Should the entries contain pictures, leave them out and return exactly the lines from the first through the line holding "alkaa olla yhden kiepin ma".

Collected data
----------

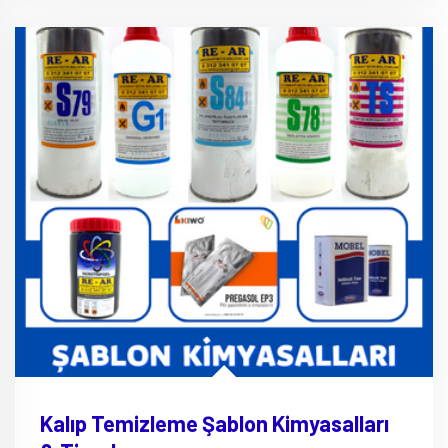
Kalıp Temizleme Şablon Kimyasalları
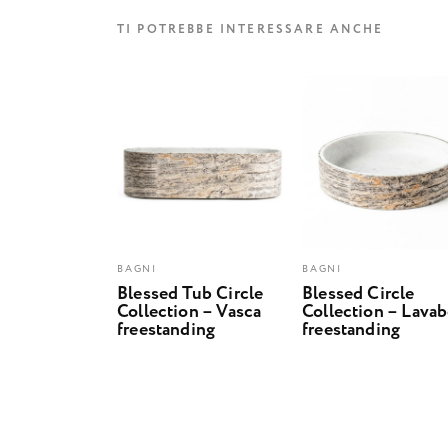
TI POTREBBE INTERESSARE ANCHE
BAGNI
BAGNI
Blessed Tub Circle
Blessed Circle
Collection – Vasca
Collection – Lava
freestanding
freestanding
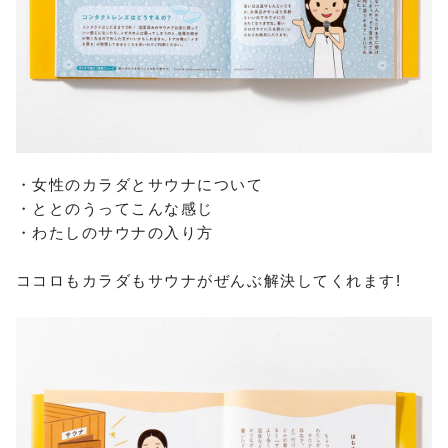
・女性のカラダとサウナについて
・ととのうってこんな感じ
・わたしのサウナの入り方
ココロもカラダもサウナがぜんぶ解決してくれます!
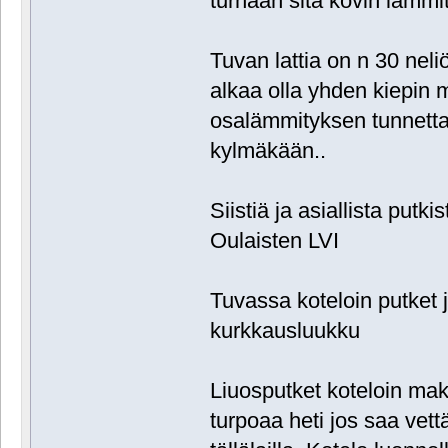
turhaan sitä kovin lämmi
Tuvan lattia on n 30 neliö
alkaa olla yhden kiepin ma
osalämmityksen tunnetta 
kylmäkään..
Siistiä ja asiallista putk
Oulaisten LVI
Tuvassa koteloin putket j
kurkkausluukku
Liuosputket koteloin mak
turpoaa heti jos saa vettä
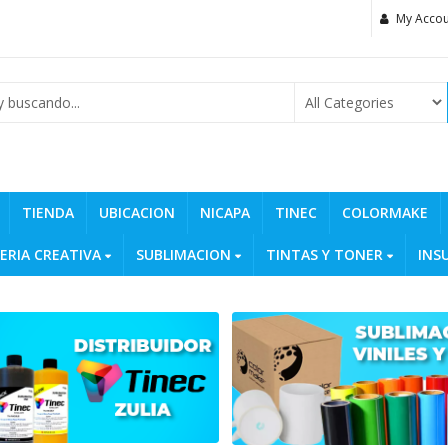
My Accou
TIENDA
UBICACION
NICAPA
TINEC
COLORMAKE
ERIA CREATIVA
SUBLIMACION
TINTAS Y TONER
INS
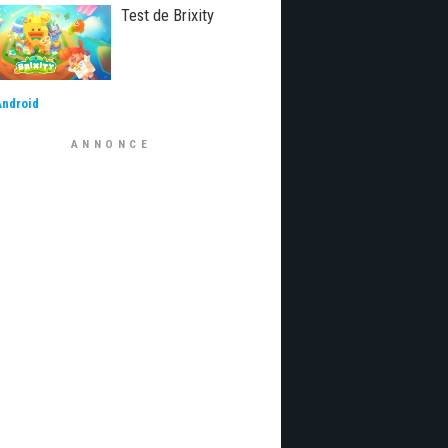
Test de Brixity
Android
ANNONCE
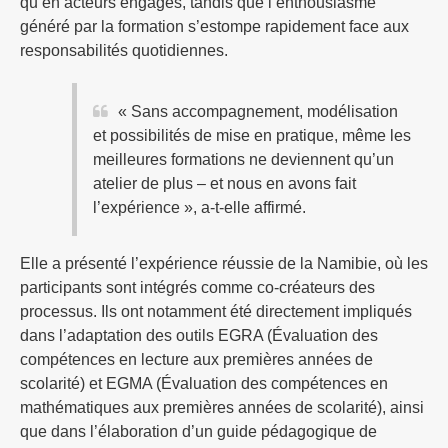
qu’en acteurs engagés, tandis que l’enthousiasme
généré par la formation s’estompe rapidement face aux
responsabilités quotidiennes.
« Sans accompagnement, modélisation
et possibilités de mise en pratique, même les
meilleures formations ne deviennent qu’un
atelier de plus – et nous en avons fait
l’expérience », a-t-elle affirmé.
Elle a présenté l’expérience réussie de la Namibie, où les
participants sont intégrés comme co-créateurs des
processus. Ils ont notamment été directement impliqués
dans l’adaptation des outils EGRA (Évaluation des
compétences en lecture aux premières années de
scolarité) et EGMA (Évaluation des compétences en
mathématiques aux premières années de scolarité), ainsi
que dans l’élaboration d’un guide pédagogique de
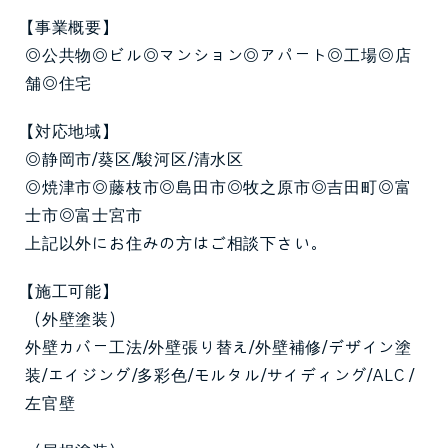
【事業概要】
◎公共物◎ビル◎マンション◎アパート◎工場◎店
舗◎住宅
【対応地域】
◎静岡市/葵区/駿河区/清水区
◎焼津市◎藤枝市◎島田市◎牧之原市◎吉田町◎富
士市◎富士宮市
上記以外にお住みの方はご相談下さい。
【施工可能】
（外壁塗装）
外壁カバー工法/外壁張り替え/外壁補修/デザイン塗
装/エイジング/多彩色/モルタル/サイディング/ALC /
左官壁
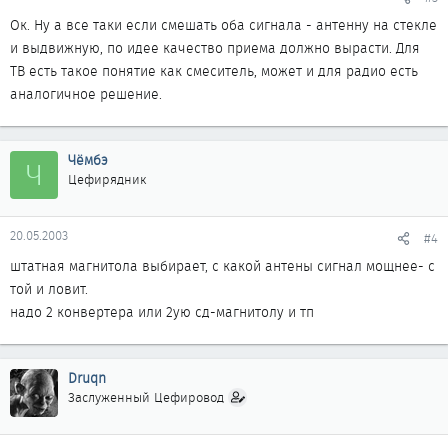
Ок. Ну а все таки если смешать оба сигнала - антенну на стекле
и выдвижную, по идее качество приема должно вырасти. Для
ТВ есть такое понятие как смеситель, может и для радио есть
аналогичное решение.
Чёмбэ
Ч
Цефирядник
20.05.2003
#4
штатная магнитола выбирает, с какой антены сигнал мощнее- с
той и ловит.
надо 2 конвертера или 2ую сд-магнитолу и тп
Druqn
Заслуженный Цефировод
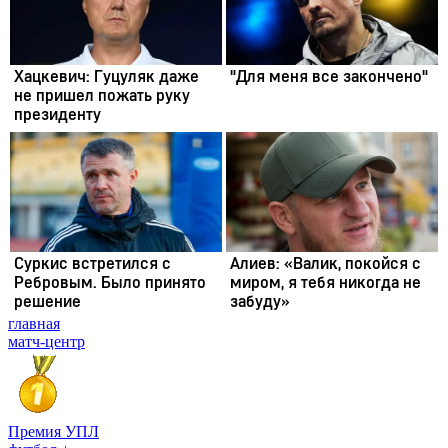
главная
матч-центр
Премия УПЛ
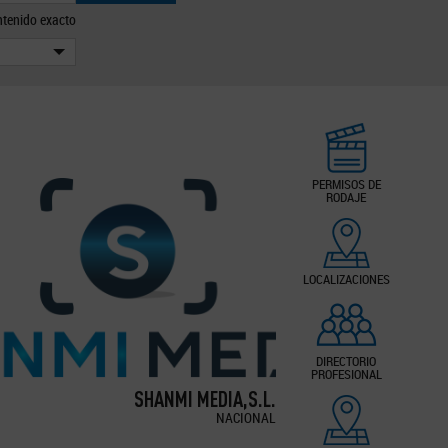
tenido exacto
PERMISOS DE
RODAJE
LOCALIZACIONES
DIRECTORIO
PROFESIONAL
SHANMI MEDIA,S.L.
NACIONAL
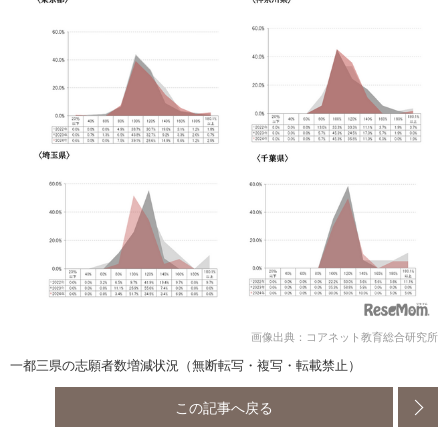
画像出典：コアネット教育総合研究所
一都三県の志願者数増減状況（無断転写・複写・転載禁止）
この記事へ戻る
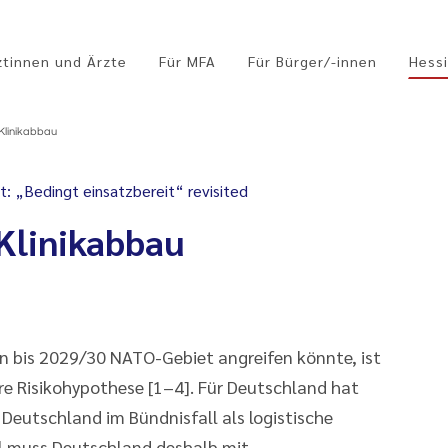
ztinnen und Ärzte
Für MFA
Für Bürger/-innen
Hessi
 Klinikabbau
t: „Bedingt einsatzbereit“ revisited
Klinikabbau
n bis 2029/30 NATO-Gebiet angreifen könnte, ist
e Risikohypothese [1–4]. Für Deutschland hat
eutschland im Bündnisfall als logistische
all muss Deutschland deshalb mit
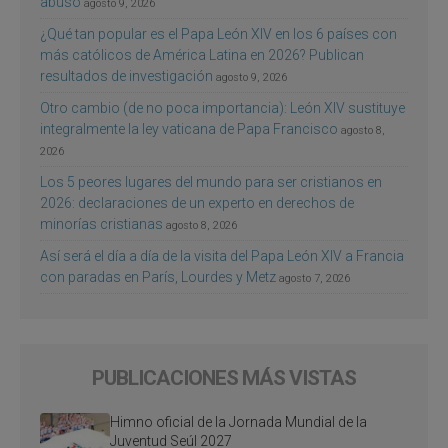
abuso
agosto 9, 2026
¿Qué tan popular es el Papa León XIV en los 6 países con
más católicos de América Latina en 2026? Publican
resultados de investigación
agosto 9, 2026
Otro cambio (de no poca importancia): León XIV sustituye
integralmente la ley vaticana de Papa Francisco
agosto 8,
2026
Los 5 peores lugares del mundo para ser cristianos en
2026: declaraciones de un experto en derechos de
minorías cristianas
agosto 8, 2026
Así será el día a día de la visita del Papa León XIV a Francia
con paradas en París, Lourdes y Metz
agosto 7, 2026
PUBLICACIONES MÁS VISTAS
Himno oficial de la Jornada Mundial de la
Juventud Seúl 2027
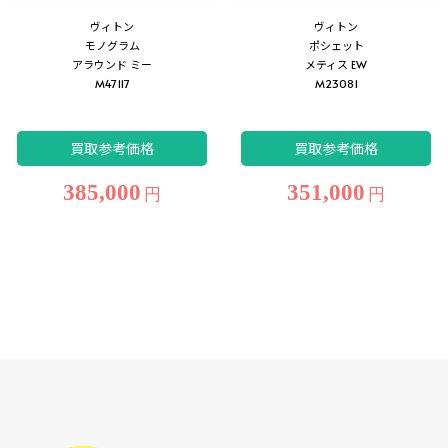
ヴィトン
ヴィトン
モノグラム
ポシェット
アラウンド ミー
メティス EW
M47117
M23081
買取参考価格
買取参考価格
385,000
351,000
円
円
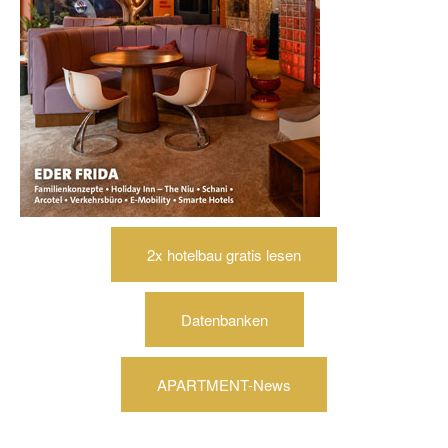
2x hotelbau gratis lesen
Datenbanken
APARTMENT-News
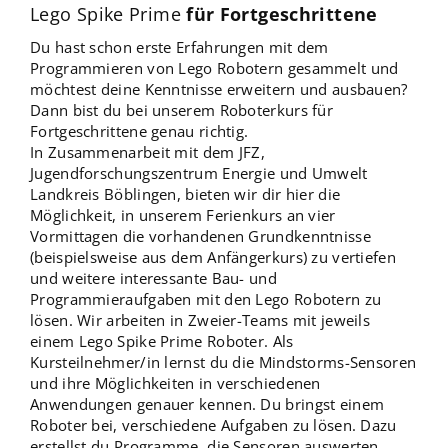
Lego Spike Prime
für Fortgeschrittene
Du hast schon erste Erfahrungen mit dem
Programmieren von Lego Robotern gesammelt und
möchtest deine Kenntnisse erweitern und ausbauen?
Dann bist du bei unserem Roboterkurs für
Fortgeschrittene genau richtig.
In Zusammenarbeit mit dem JFZ,
Jugendforschungszentrum Energie und Umwelt
Landkreis Böblingen, bieten wir dir hier die
Möglichkeit, in unserem Ferienkurs an vier
Vormittagen die vorhandenen Grundkenntnisse
(beispielsweise aus dem Anfängerkurs) zu vertiefen
und weitere interessante Bau- und
Programmieraufgaben mit den Lego Robotern zu
lösen. Wir arbeiten in Zweier-Teams mit jeweils
einem Lego Spike Prime Roboter. Als
Kursteilnehmer/in lernst du die Mindstorms-Sensoren
und ihre Möglichkeiten in verschiedenen
Anwendungen genauer kennen. Du bringst einem
Roboter bei, verschiedene Aufgaben zu lösen. Dazu
erstellst du Programme, die Sensoren auswerten,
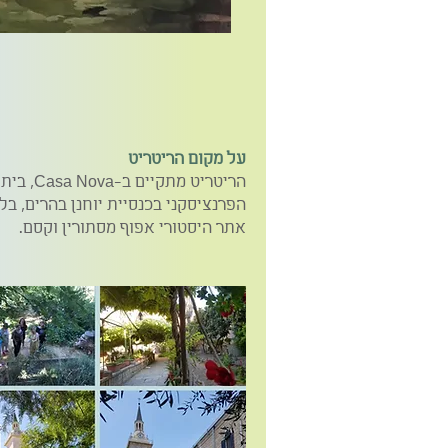
על מקום הריטריט
הריטריט מת
הפרנציסקני בכנסיית יוחנן בהרים, בל
אתר היסטורי אפוף מסתורין וקסם.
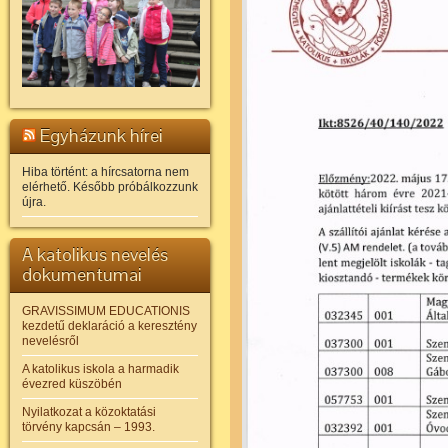
Egyházunk hírei
Hiba történt: a hírcsatorna nem
elérhető. Később próbálkozzunk
újra.
A katolikus nevelés
dokumentumai
GRAVISSIMUM EDUCATIONIS
kezdetű deklaráció a keresztény
nevelésről
A katolikus iskola a harmadik
évezred küszöbén
Nyilatkozat a közoktatási
törvény kapcsán – 1993.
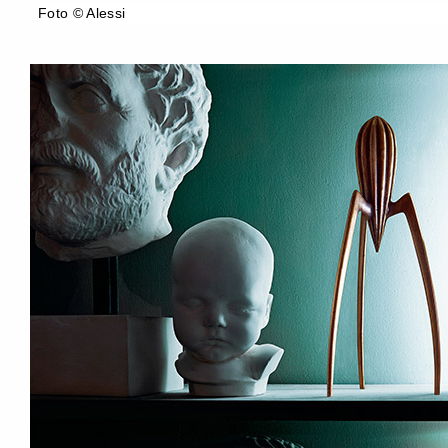
Foto © Alessi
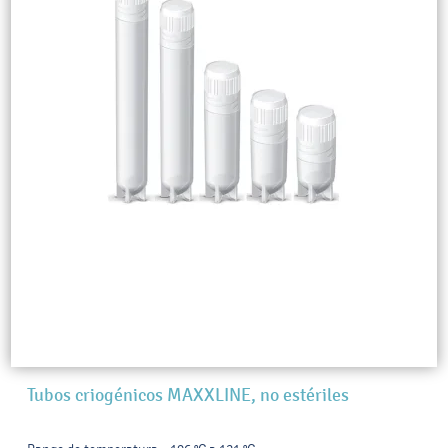
Tubos criogénicos MAXXLINE, no estériles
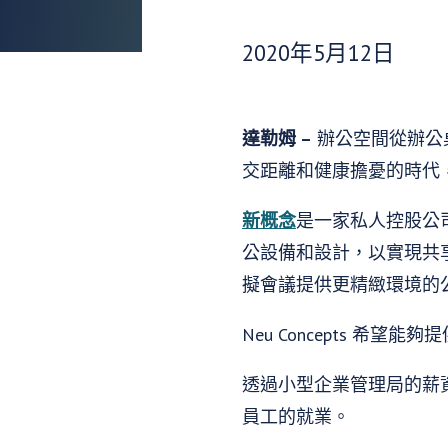
發布日期：
2020年5月12日
達勒姆 –
辦公空間從辦公桌
交距離和健康擔憂的時代
新概念
是一家私人控股公司
公設備和設計，以實現共
擬會議提供更精緻環境的
Neu Concepts 希
透過小型企業管理局的薪資
員工的就業。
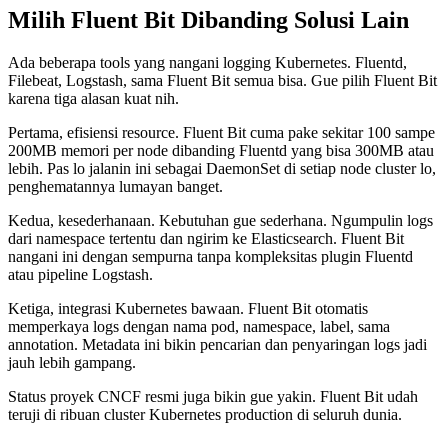
Milih Fluent Bit Dibanding Solusi Lain
Ada beberapa tools yang nangani logging Kubernetes. Fluentd,
Filebeat, Logstash, sama Fluent Bit semua bisa. Gue pilih Fluent Bit
karena tiga alasan kuat nih.
Pertama, efisiensi resource. Fluent Bit cuma pake sekitar 100 sampe
200MB memori per node dibanding Fluentd yang bisa 300MB atau
lebih. Pas lo jalanin ini sebagai DaemonSet di setiap node cluster lo,
penghematannya lumayan banget.
Kedua, kesederhanaan. Kebutuhan gue sederhana. Ngumpulin logs
dari namespace tertentu dan ngirim ke Elasticsearch. Fluent Bit
nangani ini dengan sempurna tanpa kompleksitas plugin Fluentd
atau pipeline Logstash.
Ketiga, integrasi Kubernetes bawaan. Fluent Bit otomatis
memperkaya logs dengan nama pod, namespace, label, sama
annotation. Metadata ini bikin pencarian dan penyaringan logs jadi
jauh lebih gampang.
Status proyek CNCF resmi juga bikin gue yakin. Fluent Bit udah
teruji di ribuan cluster Kubernetes production di seluruh dunia.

----------

| OUTPUT FOR THIS TASK |
Kalıp Temizleme Şablon Kimyasalları
TI POTREBBE INTERESSARE ANCHE
BAGNI
BAGNI
Blessed Tub Circle
Blessed Circle
Collection – Vasca
Collection – Lava
freestanding
freestanding
・女性のカラダとサウナについて
・ととのうってこんな感じ
・わたしのサウナの入り方
ココロもカラダもサウナがぜんぶ解決してくれます!
turhaan sitä kovin lämmi
Tuvan lattia on n 30 neliö
alkaa olla yhden kiepin ma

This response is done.